The Military Coalition, a consortium of military and veterans’ organizations, also expressed its opposition to the exemption, saying that “including the auto dealers’ financing and sales in the financial reform bill will provide greater protections for our service members and their families. Providing a ‘carve out’ for auto dealers does just the opposite.”
Indeed, the very nature of the auto market lends itself to the proliferation of predatory loans and unfair consumer practices. As the Cambridge Winter Center for Financial Institutions Policy points out, “auto finance is demonstrably susceptible to unfair and deceptive practices” including mark-ups and a host of fees, “and those practices are demonstrably not held in check by private market forces alone.”
According to the Center for Responsible Lending, “consumers spend more than $20 billion a year in excess interest by borrowing through a dealership instead of through a bank or credit union.” The situation is particularly bad for women, senior citizens, and minority borrowers, all of which, according to the Federal Reserve, are consistently charged higher interest rates.

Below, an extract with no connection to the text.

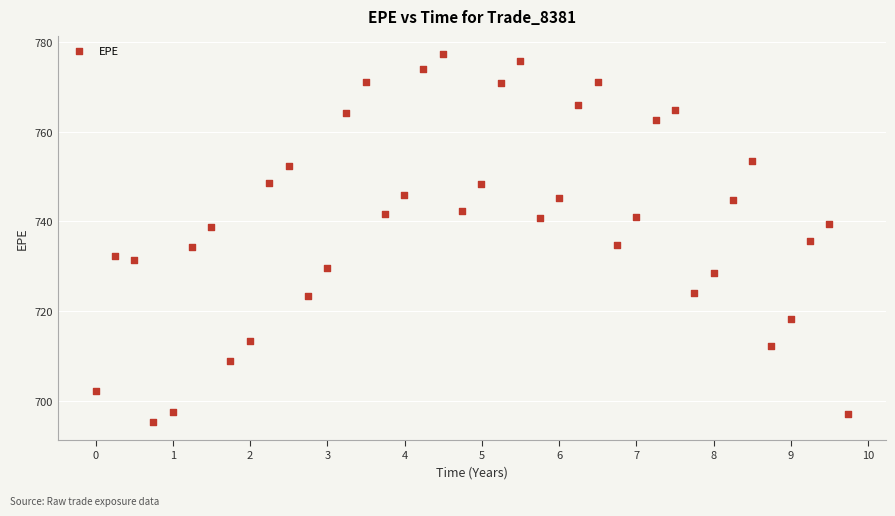

What is the range of X values (max minus min)?

9.7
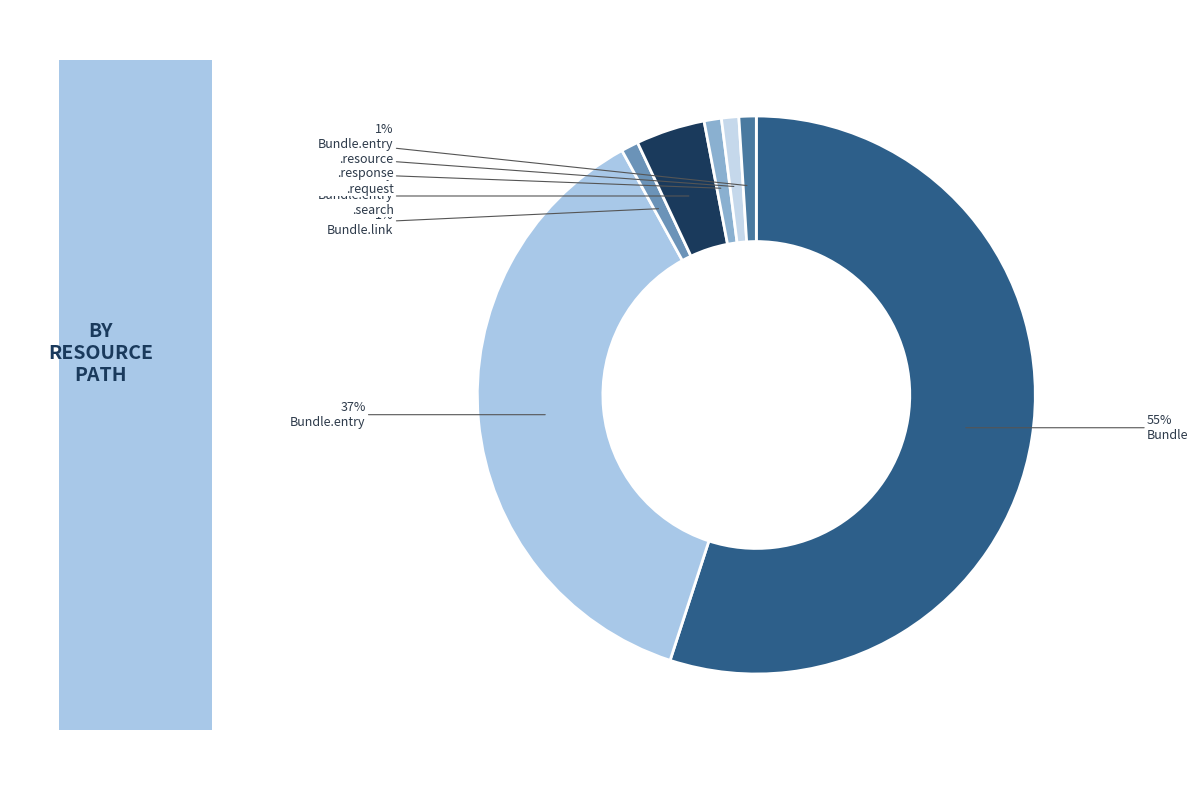

Count the number of slices in the pie.

7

This finding has been reinforced by the National Consumer Law Center, which found that auto financiers routinely charge higher mark-ups on loans to minority borrowers. “Analyzing data from all 50 states, the average auto dealer markup for African Americans was $656 compared to $245 for whites,” the center found. “In a later case in which data for Latino borrowers was analyzed, the average auto dealer markup on loans assigned to Ford’s Primus division was $715 for Latinos compared to $464 for whites.”
There is currently no prudential regulator for auto financing like there is for banks, which has allowed these pernicious lending practices to multiply. It is therefore entirely appropriate for the new consumer regulator to have jurisdiction over auto dealers.

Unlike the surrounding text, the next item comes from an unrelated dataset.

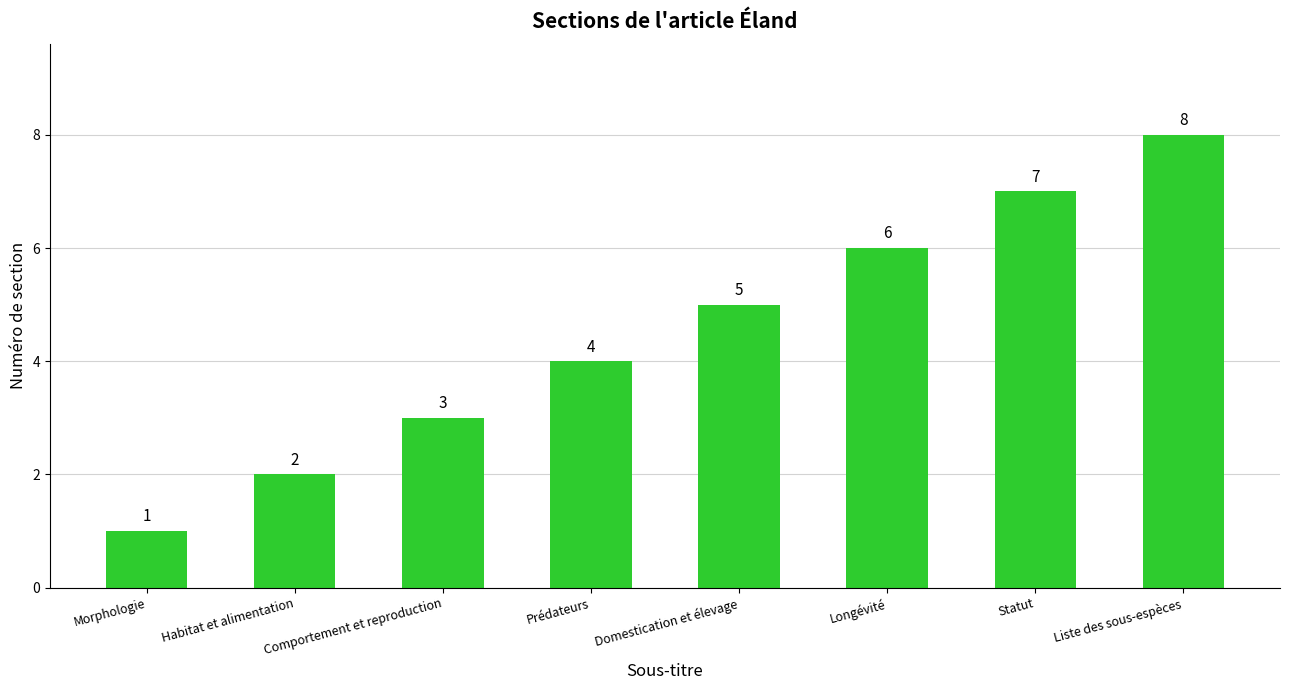

The chart shows a value of 1 at Habitat et alimentation. True or false?

False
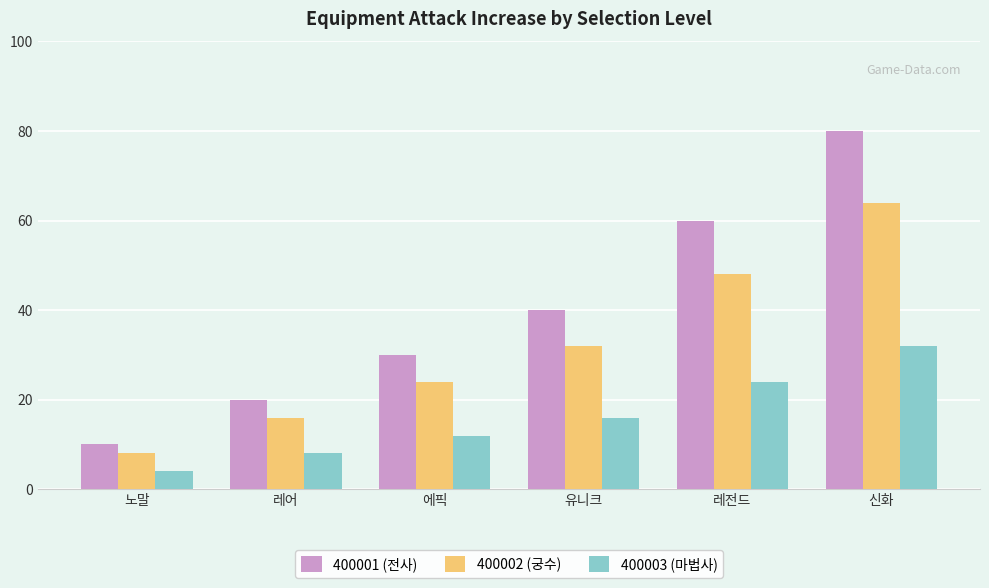

At which label does 400003 (마법사) reach its peak?

신화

One common argument coming from both the auto dealers and their defenders is that auto financing did not play a role in the financial crisis, and thus does not need to come under the purview of the new consumer protection regime. And it’s true that the economic crisis had nothing to do with auto loans.
But exempting them from the new consumer protections while allowing their predatory lending to continue unabated would create an uneven playing field, giving auto dealers an advantage over other lenders such as credit unions and banks. Leaving part of the market unregulated begs for regulatory arbitrage and would allow dealers to distort the marketplace, which for auto loans is already very susceptible to deceptive practices.
What’s more, auto loans are part and parcel of one aspect of our financial system that will undergo thorough reform under the legislation now in conference committee. Auto loans are securitized (chopped up, repackaged, and sold) just like mortgages. Part of the regulatory reform effort involves cleaning up the securitization chain and ensuring that a bundle of toxic loans can’t be turned into a financial product that obscures the risk of the underlying assets. Again, regulating one part of the chain while carving out another will lead to a distorted market and unpredictable securitized products.
Consumers cannot be fully protected by the new regulator if certain classes of financial products are deemed off limits. And there’s simply no justifiable reason that auto dealers and auto financing shouldn’t be subject to the same rules that will govern all other lenders and financial products going forward.
Pat Garofalo is an Economics Researcher at the Center for American Progress and a Blogger at the Center for American Progress Action Fund.